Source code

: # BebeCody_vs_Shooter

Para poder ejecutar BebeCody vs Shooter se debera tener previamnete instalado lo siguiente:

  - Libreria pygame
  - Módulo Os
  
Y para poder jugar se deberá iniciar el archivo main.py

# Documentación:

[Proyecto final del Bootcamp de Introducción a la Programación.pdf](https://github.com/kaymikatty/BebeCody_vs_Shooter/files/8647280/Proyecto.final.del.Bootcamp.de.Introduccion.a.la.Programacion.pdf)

**AIM OF THE EXERCISE:** In full and exactly as written, the listing is to be copied again.

**WRITTEN ANSWER:**
Source code

: # BebeCody_vs_Shooter

Para poder ejecutar BebeCody vs Shooter se debera tener previamnete instalado lo siguiente:

  - Libreria pygame
  - Módulo Os
  
Y para poder jugar se deberá iniciar el archivo main.py

# Documentación:

[Proyecto final del Bootcamp de Introducción a la Programación.pdf](https://github.com/kaymikatty/BebeCody_vs_Shooter/files/8647280/Proyecto.final.del.Bootcamp.de.Introduccion.a.la.Programacion.pdf)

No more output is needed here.